▶ What you need to do:
#1 List every place name that appears in the "I See You" essay.
#2 From the "I See You" essay, return the passage from "We were married" up to and including "was she thinking?", copied word for word.

▶ Excerpt to read:
*** Block opens ***
I See You
“Sawubona”. It means, “I see you and you are important to me”, in Zulu.
I didn’t know Zulu.
We were married at 19. I knew her for five weeks prior. I loved her with all the depth of a teenage boy. And she loved me as a teenage girl will. From most contemporary insights, this was not a good idea. Our first year was hell.
She soon realized this man was no bargain. And I wasn’t. No job skills or education. I’d been wandering since I left home at seventeen. I’d been hit by the Jesus Revolution and ended up on a commune in east Texas. I really wanted to get laid. The Jesus context meant ‘get a wife’. So, I prayed for one. “God”, I said, “I want her to be short, brunette, and know how to sew”. That’s not exactly, “I love you and I’m committing myself to you, and you are safe with me, physically, emotionally, and in every other way possible”, is it? I charmed her out of college and suggested we get married and then hitchhike out to California. What was she thinking?
She was the exact package I asked for, including sewing skills. (I’d been arrested on Maui for my falling-apart-shorts being too revealing, and I always needed repairs). But she refused to sew. My prayer wasn’t specific enough, I guess. That 95-pound, five-foot, brunette fox couldn’t cook either. I could cook but she demanded the kitchen for her domain. Fine, have at it. I’ll just compare you to my mom, the gourmet chef.
We also shared a room with a single guy. Not just an apartment, the bedroom. It was cheap, free actually. However, she thought it lacked the ambiance required for my romantic intentions. This marriage thing wasn’t meeting expectations. In her view, I held no respect, value, or future promise. She treated me like she herself felt, demeaned and rejected.
*** Block closes ***
▶ Information shown:
*** Block opens ***
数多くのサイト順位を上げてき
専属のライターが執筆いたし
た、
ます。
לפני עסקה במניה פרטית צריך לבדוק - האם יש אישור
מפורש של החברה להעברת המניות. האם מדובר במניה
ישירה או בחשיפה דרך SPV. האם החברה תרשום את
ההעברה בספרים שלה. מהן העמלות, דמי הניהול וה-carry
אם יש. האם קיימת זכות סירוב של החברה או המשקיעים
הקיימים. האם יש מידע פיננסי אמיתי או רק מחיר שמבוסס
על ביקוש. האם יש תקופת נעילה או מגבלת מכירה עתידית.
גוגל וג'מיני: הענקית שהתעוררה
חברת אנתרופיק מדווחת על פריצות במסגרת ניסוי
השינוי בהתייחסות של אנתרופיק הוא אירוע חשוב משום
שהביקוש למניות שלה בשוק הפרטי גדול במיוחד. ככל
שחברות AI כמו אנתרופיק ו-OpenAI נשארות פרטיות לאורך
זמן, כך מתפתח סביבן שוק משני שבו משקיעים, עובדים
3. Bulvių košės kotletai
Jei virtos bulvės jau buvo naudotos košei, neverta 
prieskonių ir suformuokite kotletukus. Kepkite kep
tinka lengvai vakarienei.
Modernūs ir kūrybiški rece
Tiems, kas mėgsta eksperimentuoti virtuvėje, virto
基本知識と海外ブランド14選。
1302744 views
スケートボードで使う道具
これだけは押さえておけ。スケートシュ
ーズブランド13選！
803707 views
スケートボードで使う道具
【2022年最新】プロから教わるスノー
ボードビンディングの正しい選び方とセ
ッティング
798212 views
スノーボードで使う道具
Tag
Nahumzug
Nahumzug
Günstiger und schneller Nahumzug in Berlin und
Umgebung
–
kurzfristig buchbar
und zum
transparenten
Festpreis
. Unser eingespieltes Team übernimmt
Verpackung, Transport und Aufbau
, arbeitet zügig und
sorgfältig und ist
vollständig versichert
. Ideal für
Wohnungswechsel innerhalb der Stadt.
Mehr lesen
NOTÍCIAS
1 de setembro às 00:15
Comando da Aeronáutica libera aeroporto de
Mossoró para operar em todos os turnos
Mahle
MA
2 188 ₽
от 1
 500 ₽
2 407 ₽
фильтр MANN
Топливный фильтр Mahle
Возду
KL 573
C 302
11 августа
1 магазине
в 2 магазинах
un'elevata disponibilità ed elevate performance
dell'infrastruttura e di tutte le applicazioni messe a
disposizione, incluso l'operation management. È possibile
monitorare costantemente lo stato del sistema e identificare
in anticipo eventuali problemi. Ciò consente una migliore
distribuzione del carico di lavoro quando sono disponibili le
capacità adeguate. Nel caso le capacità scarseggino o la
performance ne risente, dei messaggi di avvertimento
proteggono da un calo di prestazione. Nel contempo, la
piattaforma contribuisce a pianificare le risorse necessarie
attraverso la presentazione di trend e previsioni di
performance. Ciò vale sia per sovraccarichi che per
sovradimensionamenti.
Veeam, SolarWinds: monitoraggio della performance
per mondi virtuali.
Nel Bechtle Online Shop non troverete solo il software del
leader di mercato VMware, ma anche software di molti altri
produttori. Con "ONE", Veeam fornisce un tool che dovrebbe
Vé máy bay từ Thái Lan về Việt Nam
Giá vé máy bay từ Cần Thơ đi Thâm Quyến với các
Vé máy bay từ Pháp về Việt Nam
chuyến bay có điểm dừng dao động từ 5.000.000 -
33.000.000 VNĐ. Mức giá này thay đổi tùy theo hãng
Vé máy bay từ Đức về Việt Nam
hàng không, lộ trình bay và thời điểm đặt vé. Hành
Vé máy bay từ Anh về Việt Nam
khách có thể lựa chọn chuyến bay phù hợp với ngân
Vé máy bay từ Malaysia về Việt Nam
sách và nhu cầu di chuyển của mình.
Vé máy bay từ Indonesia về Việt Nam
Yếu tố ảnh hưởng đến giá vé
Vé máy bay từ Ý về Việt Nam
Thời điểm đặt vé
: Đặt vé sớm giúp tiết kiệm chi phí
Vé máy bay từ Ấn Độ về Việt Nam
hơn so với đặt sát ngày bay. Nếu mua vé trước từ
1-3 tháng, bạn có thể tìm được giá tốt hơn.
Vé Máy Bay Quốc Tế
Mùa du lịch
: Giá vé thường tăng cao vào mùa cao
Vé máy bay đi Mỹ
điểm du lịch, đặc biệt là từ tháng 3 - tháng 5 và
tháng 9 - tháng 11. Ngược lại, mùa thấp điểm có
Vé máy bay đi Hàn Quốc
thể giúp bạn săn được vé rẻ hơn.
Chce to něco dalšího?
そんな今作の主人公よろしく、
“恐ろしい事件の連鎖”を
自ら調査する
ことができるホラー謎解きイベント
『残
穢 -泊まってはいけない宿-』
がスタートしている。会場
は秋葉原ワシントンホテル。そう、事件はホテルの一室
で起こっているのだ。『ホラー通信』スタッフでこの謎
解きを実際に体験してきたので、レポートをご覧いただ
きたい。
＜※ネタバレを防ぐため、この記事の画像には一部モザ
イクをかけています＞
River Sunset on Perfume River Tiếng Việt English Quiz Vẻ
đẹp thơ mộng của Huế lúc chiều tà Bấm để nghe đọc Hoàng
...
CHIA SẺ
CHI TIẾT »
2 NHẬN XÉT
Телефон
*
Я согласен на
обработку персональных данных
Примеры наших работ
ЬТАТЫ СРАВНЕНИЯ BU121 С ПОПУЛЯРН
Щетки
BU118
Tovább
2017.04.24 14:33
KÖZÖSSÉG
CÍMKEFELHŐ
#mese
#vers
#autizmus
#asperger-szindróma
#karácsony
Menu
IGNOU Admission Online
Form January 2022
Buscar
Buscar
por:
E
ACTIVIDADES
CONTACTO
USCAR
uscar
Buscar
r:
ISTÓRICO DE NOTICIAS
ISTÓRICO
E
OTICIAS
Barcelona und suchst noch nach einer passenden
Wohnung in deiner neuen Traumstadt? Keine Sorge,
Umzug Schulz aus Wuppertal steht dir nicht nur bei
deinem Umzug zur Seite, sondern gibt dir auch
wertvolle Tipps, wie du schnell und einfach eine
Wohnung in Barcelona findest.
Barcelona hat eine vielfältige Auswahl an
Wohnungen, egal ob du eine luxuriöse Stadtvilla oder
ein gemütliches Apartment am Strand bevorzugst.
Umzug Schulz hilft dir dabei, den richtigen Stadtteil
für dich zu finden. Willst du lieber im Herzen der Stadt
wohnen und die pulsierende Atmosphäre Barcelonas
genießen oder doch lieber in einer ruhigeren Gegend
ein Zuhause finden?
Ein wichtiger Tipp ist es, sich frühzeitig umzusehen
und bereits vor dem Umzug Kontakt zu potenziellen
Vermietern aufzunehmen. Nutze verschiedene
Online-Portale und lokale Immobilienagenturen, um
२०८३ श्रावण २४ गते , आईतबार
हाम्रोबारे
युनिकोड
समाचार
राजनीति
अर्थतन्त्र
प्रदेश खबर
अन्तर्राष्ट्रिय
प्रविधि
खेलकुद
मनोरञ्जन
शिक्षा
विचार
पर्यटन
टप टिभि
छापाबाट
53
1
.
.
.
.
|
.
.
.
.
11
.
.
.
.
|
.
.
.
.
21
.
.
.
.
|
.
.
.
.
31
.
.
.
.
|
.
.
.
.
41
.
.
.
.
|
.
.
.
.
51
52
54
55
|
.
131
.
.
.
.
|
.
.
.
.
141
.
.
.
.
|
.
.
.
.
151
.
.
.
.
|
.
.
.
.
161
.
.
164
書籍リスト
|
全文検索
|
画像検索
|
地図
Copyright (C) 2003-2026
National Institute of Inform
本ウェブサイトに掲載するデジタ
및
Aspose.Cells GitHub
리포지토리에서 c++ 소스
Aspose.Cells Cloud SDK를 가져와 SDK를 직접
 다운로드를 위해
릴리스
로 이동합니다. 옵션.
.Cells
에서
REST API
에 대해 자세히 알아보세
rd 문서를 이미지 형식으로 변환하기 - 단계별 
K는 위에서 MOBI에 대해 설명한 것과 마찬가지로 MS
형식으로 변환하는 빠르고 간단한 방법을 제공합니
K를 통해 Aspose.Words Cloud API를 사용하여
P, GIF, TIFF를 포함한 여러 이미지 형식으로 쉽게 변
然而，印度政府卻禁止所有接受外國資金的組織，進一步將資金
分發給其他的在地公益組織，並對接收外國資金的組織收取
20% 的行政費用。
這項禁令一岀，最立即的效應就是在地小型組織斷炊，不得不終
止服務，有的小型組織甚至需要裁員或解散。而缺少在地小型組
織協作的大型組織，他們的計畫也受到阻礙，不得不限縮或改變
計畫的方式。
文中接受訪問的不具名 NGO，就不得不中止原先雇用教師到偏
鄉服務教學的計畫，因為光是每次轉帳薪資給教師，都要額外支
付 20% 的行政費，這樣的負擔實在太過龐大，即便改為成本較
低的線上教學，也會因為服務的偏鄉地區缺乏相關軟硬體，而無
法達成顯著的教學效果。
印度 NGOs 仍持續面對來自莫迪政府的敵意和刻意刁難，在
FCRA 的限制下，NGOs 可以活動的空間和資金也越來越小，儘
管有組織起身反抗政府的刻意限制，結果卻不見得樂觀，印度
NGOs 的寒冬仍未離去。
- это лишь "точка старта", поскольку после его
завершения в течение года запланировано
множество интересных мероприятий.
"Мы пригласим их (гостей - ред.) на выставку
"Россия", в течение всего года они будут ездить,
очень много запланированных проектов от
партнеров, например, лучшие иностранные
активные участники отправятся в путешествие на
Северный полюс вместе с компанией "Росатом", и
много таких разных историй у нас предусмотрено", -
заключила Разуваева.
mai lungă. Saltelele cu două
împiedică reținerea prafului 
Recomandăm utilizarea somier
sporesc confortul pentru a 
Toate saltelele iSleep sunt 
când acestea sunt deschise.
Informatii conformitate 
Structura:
*** Block closes ***
▶ Solution list:
#1 east Texas, California, Maui

#2
We were married at 19. I knew her for five weeks prior. I loved her with all the depth of a teenage boy. And she loved me as a teenage girl will. From most contemporary insights, this was not a good idea. Our first year was hell.
She soon realized this man was no bargain. And I wasn’t. No job skills or education. I’d been wandering since I left home at seventeen. I’d been hit by the Jesus Revolution and ended up on a commune in east Texas. I really wanted to get laid. The Jesus context meant ‘get a wife’. So, I prayed for one. “God”, I said, “I want her to be short, brunette, and know how to sew”. That’s not exactly, “I love you and I’m committing myself to you, and you are safe with me, physically, emotionally, and in every other way possible”, is it? I charmed her out of college and suggested we get married and then hitchhike out to California. What was she thinking?